Wednesday, September 15, 2010

Review: Remembering "4 Little Girls"

TRASH IN MY EYE No. 76 (of 2010) by Leroy Douresseaux

4 Little Girls (1997)
Running time: 102 minutes (1 hour, 42 minutes)
DIRECTOR: Spike Lee
PRODUCERS: Spike Lee and Sam Pollard
CINEMATOGRAPHER: Ellen Kuras
EDITOR: Sam Pollard
COMPOSER: Terence Blanchard
Academy Award nominee

DOCUMENTARY/HISTORY

Starring: Maxine McNair, Chris McNair, Alpha Robertson, Janie Gaines, Dianne Braddock, Shirley Wesley King, Bill Baxley, James Bevel, Bill Cosby, Walter Cronkite, Ossie Davis, Jesse Jackson, Coretta Scott King, Fred Shuttlesworth, Reggie White, and Andrew Young

4 Little Girls is Spike Lee’s 1997 documentary film about the 1963 16th Street Baptist Church bombing. Located in Birmingham, Alabama, this African-American church was a hub of the city’s Civil Rights movement in the 1950s and 60s.

Extracted records

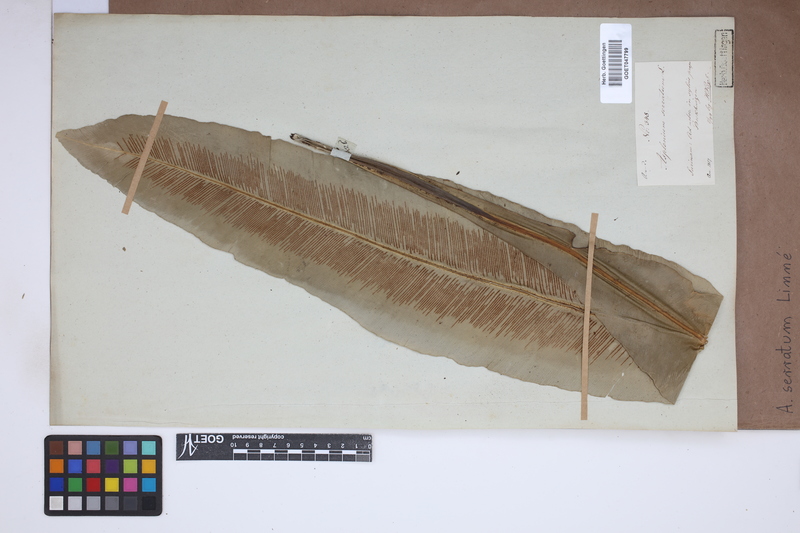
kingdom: Plantae
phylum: Tracheophyta
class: Polypodiopsida
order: Polypodiales
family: Aspleniaceae
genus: Asplenium
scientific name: Asplenium serratum
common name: Wild birdnest fern
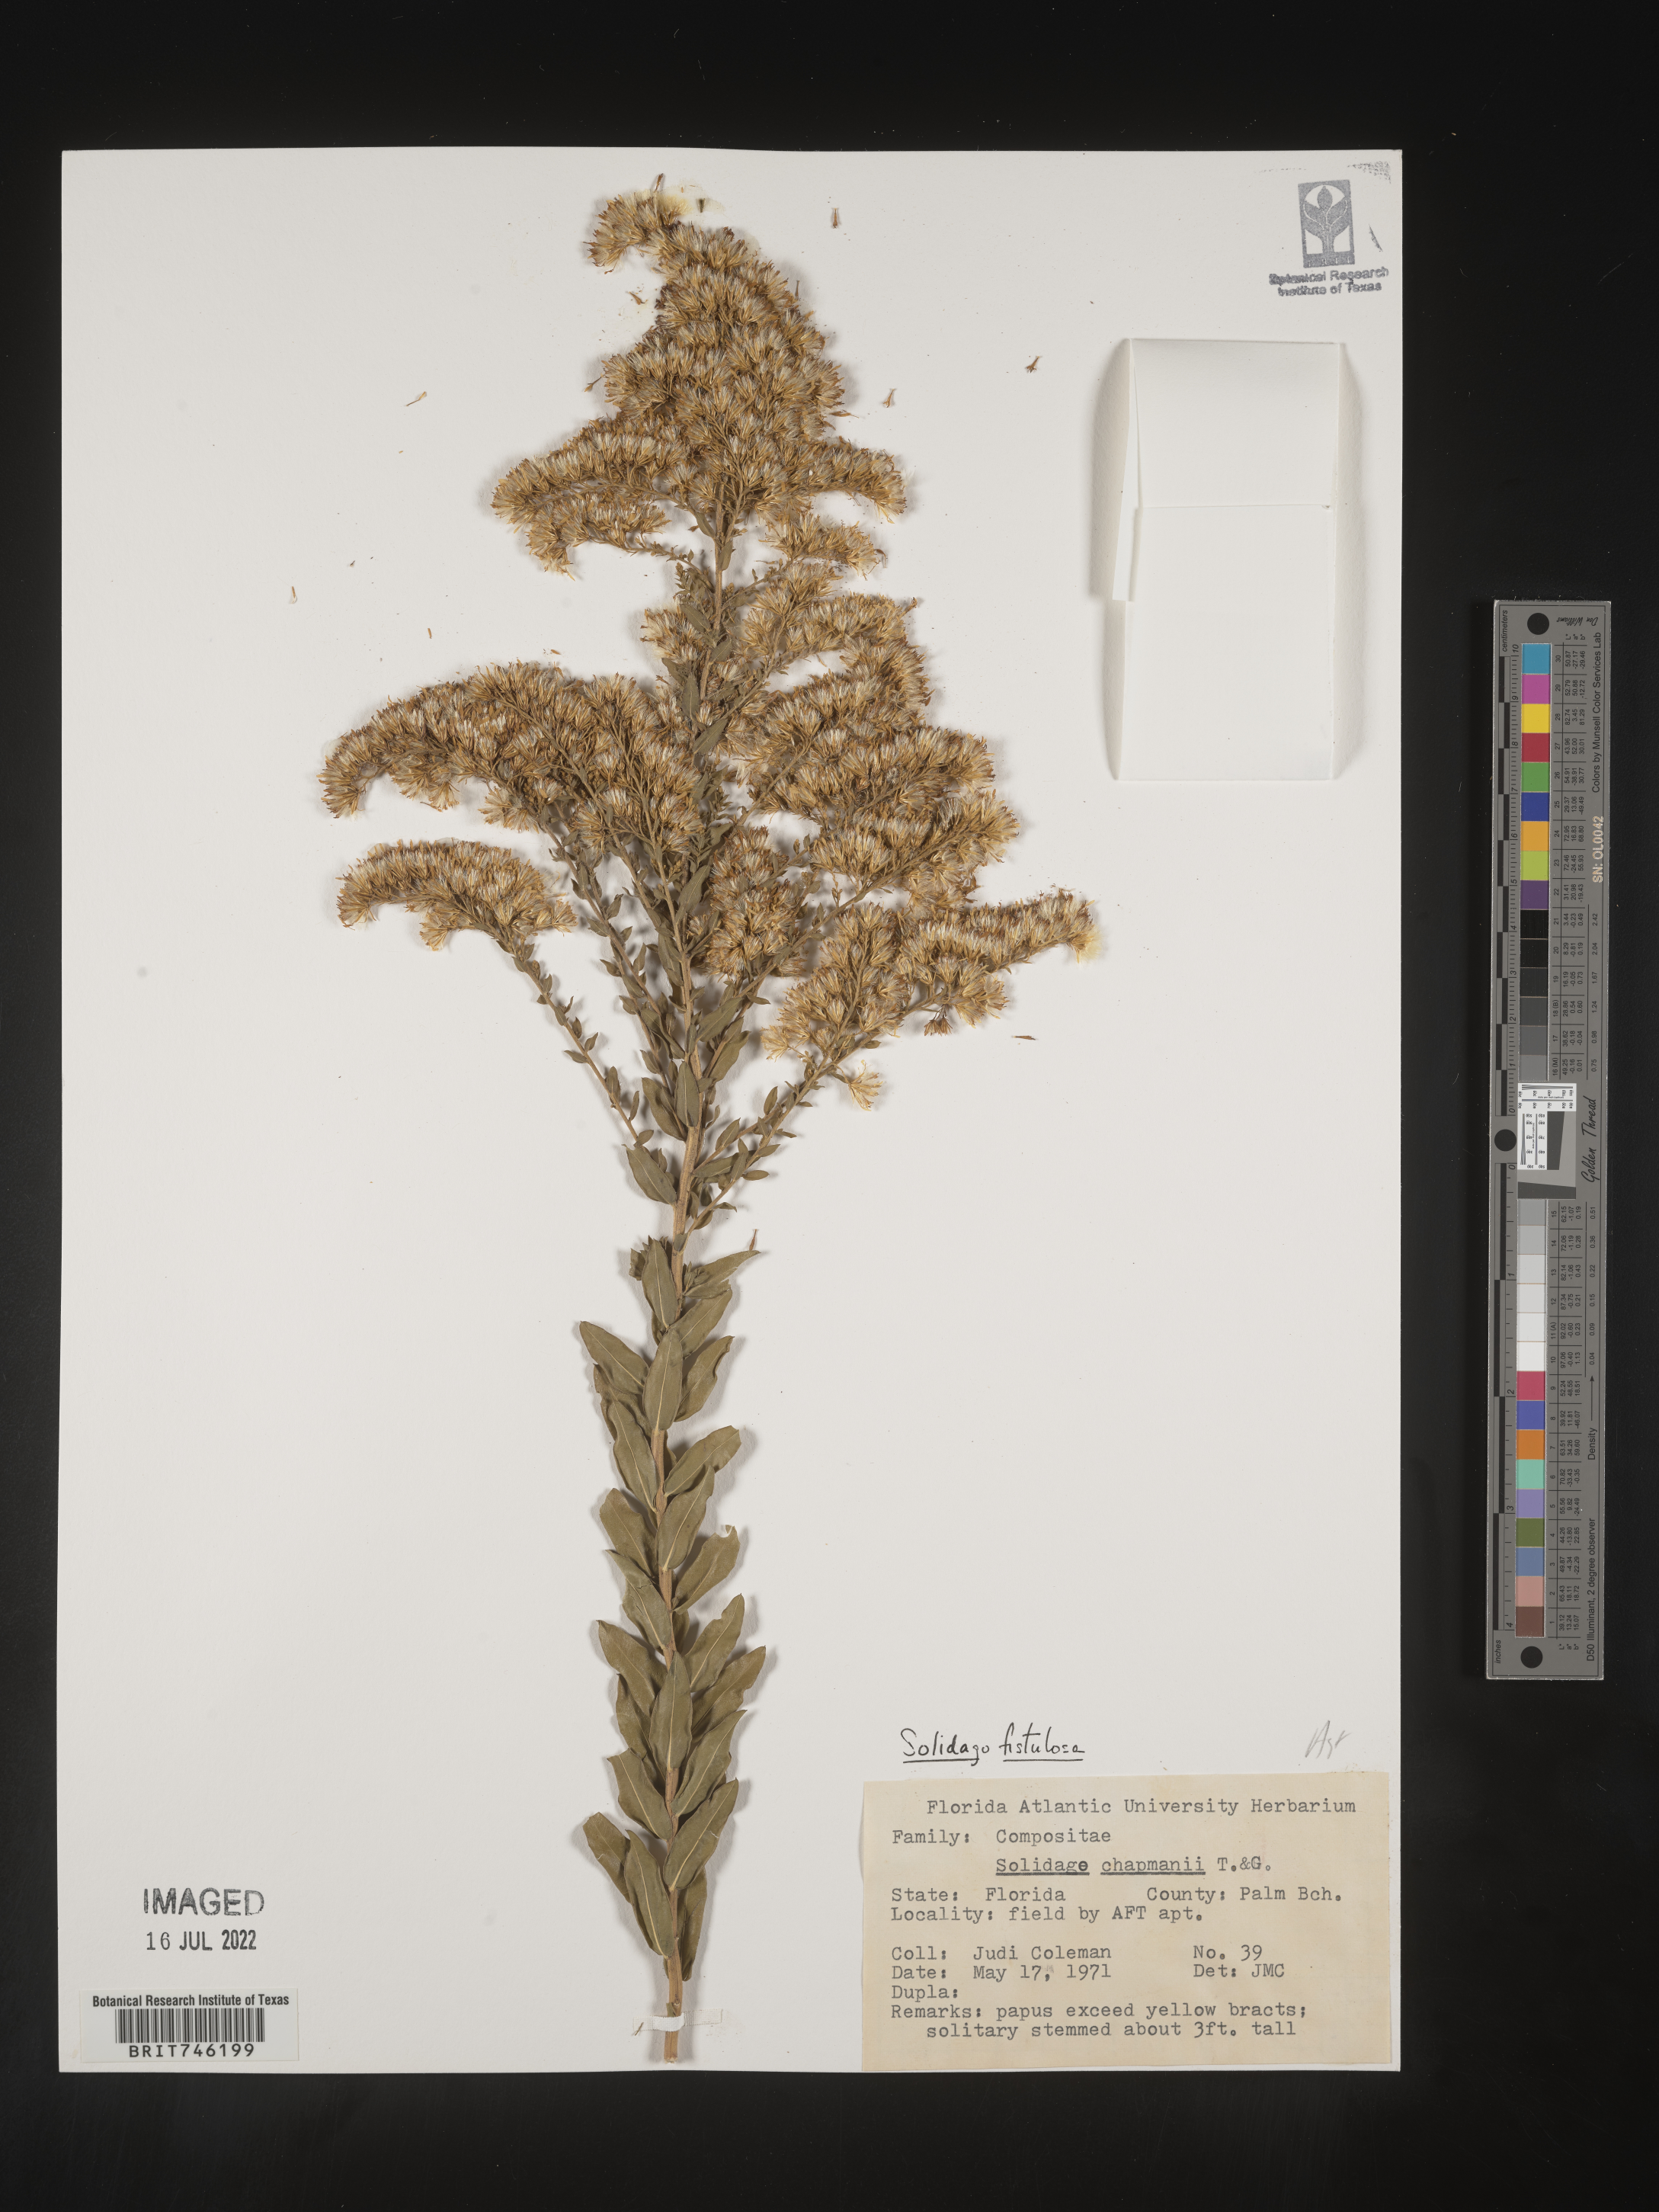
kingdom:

__WHAT TO WORK ON__:
Reproduce the passage of the film review that begins with the words containing "Running time: 102" and ends with "1950s and 60s.".

__THE RESULT__:
Running time: 102 minutes (1 hour, 42 minutes)
DIRECTOR: Spike Lee
PRODUCERS: Spike Lee and Sam Pollard
CINEMATOGRAPHER: Ellen Kuras
EDITOR: Sam Pollard
COMPOSER: Terence Blanchard
Academy Award nominee

DOCUMENTARY/HISTORY

Starring: Maxine McNair, Chris McNair, Alpha Robertson, Janie Gaines, Dianne Braddock, Shirley Wesley King, Bill Baxley, James Bevel, Bill Cosby, Walter Cronkite, Ossie Davis, Jesse Jackson, Coretta Scott King, Fred Shuttlesworth, Reggie White, and Andrew Young

4 Little Girls is Spike Lee’s 1997 documentary film about the 1963 16th Street Baptist Church bombing. Located in Birmingham, Alabama, this African-American church was a hub of the city’s Civil Rights movement in the 1950s and 60s.